→ TO DO:
Whenever a line in the entries includes the word "Profile", copy that line out.

→ DATA EXTRACTS:

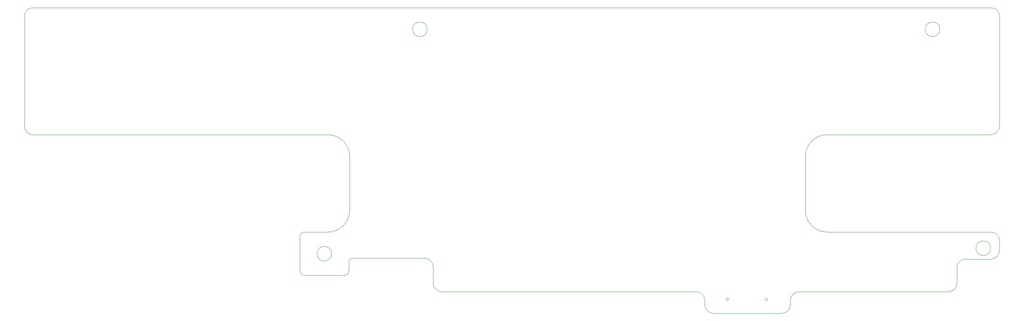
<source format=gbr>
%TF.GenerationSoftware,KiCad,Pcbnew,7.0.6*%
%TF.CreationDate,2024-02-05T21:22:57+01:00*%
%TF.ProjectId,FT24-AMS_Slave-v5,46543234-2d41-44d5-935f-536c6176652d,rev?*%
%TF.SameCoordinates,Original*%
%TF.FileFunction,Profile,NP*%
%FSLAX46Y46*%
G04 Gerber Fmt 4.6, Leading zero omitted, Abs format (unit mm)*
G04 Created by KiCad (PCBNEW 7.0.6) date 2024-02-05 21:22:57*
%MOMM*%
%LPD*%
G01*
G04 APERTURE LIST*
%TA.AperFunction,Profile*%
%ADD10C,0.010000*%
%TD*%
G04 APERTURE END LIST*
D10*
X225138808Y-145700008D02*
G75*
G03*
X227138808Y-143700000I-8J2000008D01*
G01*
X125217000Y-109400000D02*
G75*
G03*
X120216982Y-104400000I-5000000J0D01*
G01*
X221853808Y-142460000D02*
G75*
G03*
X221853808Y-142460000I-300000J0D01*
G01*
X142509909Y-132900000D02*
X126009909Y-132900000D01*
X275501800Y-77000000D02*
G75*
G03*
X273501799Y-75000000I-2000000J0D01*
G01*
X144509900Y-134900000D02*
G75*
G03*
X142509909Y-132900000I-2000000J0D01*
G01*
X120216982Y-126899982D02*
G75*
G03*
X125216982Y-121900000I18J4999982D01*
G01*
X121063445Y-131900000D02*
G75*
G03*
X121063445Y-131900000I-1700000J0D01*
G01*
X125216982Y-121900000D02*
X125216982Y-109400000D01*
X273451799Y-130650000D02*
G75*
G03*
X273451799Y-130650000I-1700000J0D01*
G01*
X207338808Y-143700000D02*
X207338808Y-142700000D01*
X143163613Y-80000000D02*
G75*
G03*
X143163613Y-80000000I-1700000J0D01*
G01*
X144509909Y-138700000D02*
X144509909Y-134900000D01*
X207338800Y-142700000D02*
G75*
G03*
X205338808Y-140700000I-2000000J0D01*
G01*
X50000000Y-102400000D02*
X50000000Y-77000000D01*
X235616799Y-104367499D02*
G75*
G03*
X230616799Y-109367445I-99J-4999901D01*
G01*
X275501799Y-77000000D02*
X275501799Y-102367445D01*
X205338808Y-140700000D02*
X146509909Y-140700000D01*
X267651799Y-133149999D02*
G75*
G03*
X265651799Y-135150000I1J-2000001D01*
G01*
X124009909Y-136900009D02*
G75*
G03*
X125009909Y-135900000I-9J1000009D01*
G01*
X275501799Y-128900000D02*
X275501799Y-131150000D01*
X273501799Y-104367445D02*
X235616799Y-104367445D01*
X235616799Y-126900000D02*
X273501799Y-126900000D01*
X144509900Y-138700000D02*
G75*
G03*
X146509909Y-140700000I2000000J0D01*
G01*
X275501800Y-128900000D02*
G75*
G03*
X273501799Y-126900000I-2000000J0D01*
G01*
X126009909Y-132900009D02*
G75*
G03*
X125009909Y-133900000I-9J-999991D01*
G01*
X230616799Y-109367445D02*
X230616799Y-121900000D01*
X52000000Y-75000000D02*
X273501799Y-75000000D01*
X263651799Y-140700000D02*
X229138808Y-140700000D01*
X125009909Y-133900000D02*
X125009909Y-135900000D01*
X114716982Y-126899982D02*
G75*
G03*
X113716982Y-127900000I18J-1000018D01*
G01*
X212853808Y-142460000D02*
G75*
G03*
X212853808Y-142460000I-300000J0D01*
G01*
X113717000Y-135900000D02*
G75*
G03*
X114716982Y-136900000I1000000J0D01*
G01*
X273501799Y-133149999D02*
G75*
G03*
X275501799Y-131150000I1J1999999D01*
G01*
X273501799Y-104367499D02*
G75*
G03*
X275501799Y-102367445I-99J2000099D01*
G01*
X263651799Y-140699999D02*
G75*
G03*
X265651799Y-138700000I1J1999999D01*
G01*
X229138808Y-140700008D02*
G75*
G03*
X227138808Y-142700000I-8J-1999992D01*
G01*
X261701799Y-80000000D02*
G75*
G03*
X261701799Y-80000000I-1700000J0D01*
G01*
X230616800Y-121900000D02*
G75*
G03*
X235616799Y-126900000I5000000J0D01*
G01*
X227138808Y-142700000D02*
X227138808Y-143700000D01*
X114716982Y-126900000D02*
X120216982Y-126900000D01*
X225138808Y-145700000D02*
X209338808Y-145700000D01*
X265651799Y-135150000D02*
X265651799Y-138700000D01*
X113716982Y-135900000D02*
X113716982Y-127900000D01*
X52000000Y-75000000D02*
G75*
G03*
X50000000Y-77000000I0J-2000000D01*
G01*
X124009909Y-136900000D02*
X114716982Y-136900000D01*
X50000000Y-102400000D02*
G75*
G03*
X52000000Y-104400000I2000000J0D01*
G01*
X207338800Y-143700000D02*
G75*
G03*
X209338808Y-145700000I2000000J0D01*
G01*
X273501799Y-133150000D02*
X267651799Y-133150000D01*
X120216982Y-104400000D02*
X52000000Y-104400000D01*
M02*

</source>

→ WRITTEN REPLY:
%TF.FileFunction,Profile,NP*%
%TA.AperFunction,Profile*%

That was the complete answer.